A professor of Obstetrics and Gynaecology at the University of Jos (UNIJOS), Jonathan Abina Karshima has called on healthcare stakeholders to urgently address the severe and often silent suffering endured by women due to Pelvic Floor Disorders (PFD).

NEWSONTHEPLATEAU reports that pelvic floor disorders are conditions affecting the proper function of a woman’s pelvic organs. These conditions include prolapse or sagging of the organs, problems with bladder and bowel function, as well as the weakening of pelvic muscles and connective tissues.

Speaking at the university’s 108th inaugural lecture, titled “Pelvic Floor Bug, The Silent Tormentor of Women: The Lax and Bulges, Holes and Leaks, Seals and Pains,” Prof. Karshima emphasized the silent struggle endured by women facing pelvic floor disorders.

He said “When a woman gives birth, we celebrate. But when a woman dies or is admitted to the hospital, we know she has suffered a lot. Yet, the silent women, those who suffer quietly, are often unheard of”.

As a Consultant Obstetrician and Gynaecologist at Jos University Teaching Hospital, he highlighted the vital roles of the pelvic floor in supporting abdominal organs and facilitating bodily functions such as urination and defecation.

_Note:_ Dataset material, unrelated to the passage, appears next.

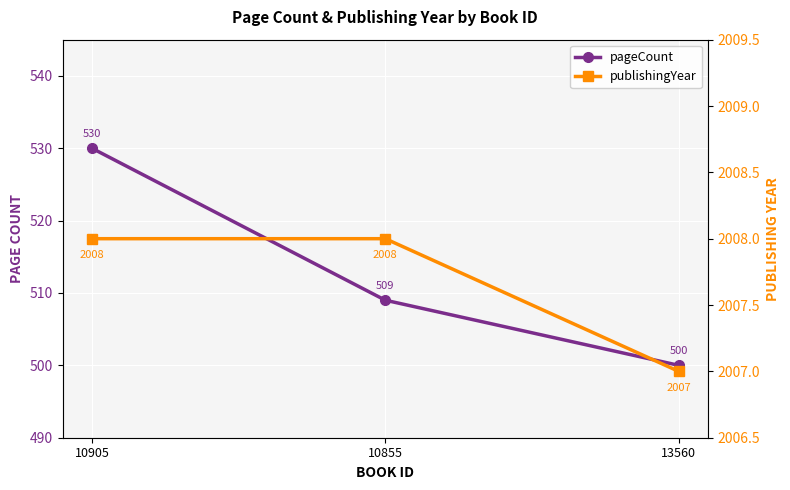

Reading left to right, list all the values displayed in this chart.

pageCount: 530	509	500
publishingYear: 2008	2008	2007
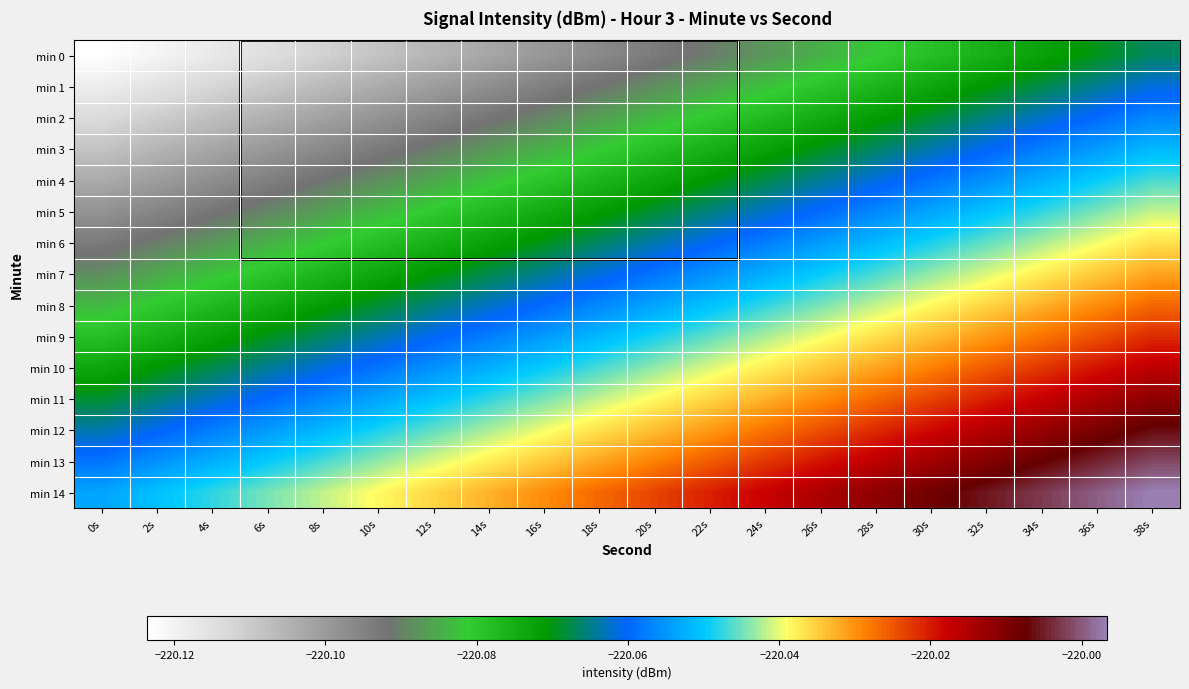

At which category is the sum across all series the highest?

38s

Prof. Karshima noted that pelvic floor dysfunction can lead to various issues, including vaginal laxity and bulging, which are often underreported due to cultural and societal norms. “These women keep quiet, even when they come to us as doctors. If we are not sensitive and do not probe them, they will go home and continue suffering,” he emphasized.

He stressed the importance of medical intervention, including counseling, pelvic floor exercises, energy-based devices, and surgical options for severe cases. Prof. Karshima also highlighted the alarming statistics on conditions like fistulas in developing countries, which cause urinary and fecal leakage due to childbirth-related injuries.

“Out of approximately 150,000 affected women in Nigeria, only a fraction receive adequate treatment due to limited healthcare resources and awareness,” he noted.

Prof. Karshima urged stakeholders to collaborate in addressing women’s health issues like pelvic floor dysfunction. “The pelvic floor bug is a real fixable tormentor, causing women not to think right. Rescuing her from the bug will cause her to think right. When a woman thinks right, the house thinks and gets it right, and so does society,” he said.

The lecture emphasized the necessity of respectful communication, informed consent, and comprehensive management of pelvic floor disorders to improve the quality of life for affected women and enhance societal well-being.

Prof. Karshima called for increased investment in healthcare infrastructure, improved antenatal care, and delivery in well-equipped facilities to reduce childbirth-related complications. He also advocated for more research and education to modify behaviors and enhance understanding of these issues.

Praising Prof. Karshima’s dedication to women’s health, the Vice Chancellor of the University of Jos, Professor Tanko Ishaya, emphasized the importance of implementing the recommendations presented in the lecture.

Prof. Ishaya highlighted the need to translate academic insights into practical solutions that can positively impact women’s lives and contribute to broader societal progress.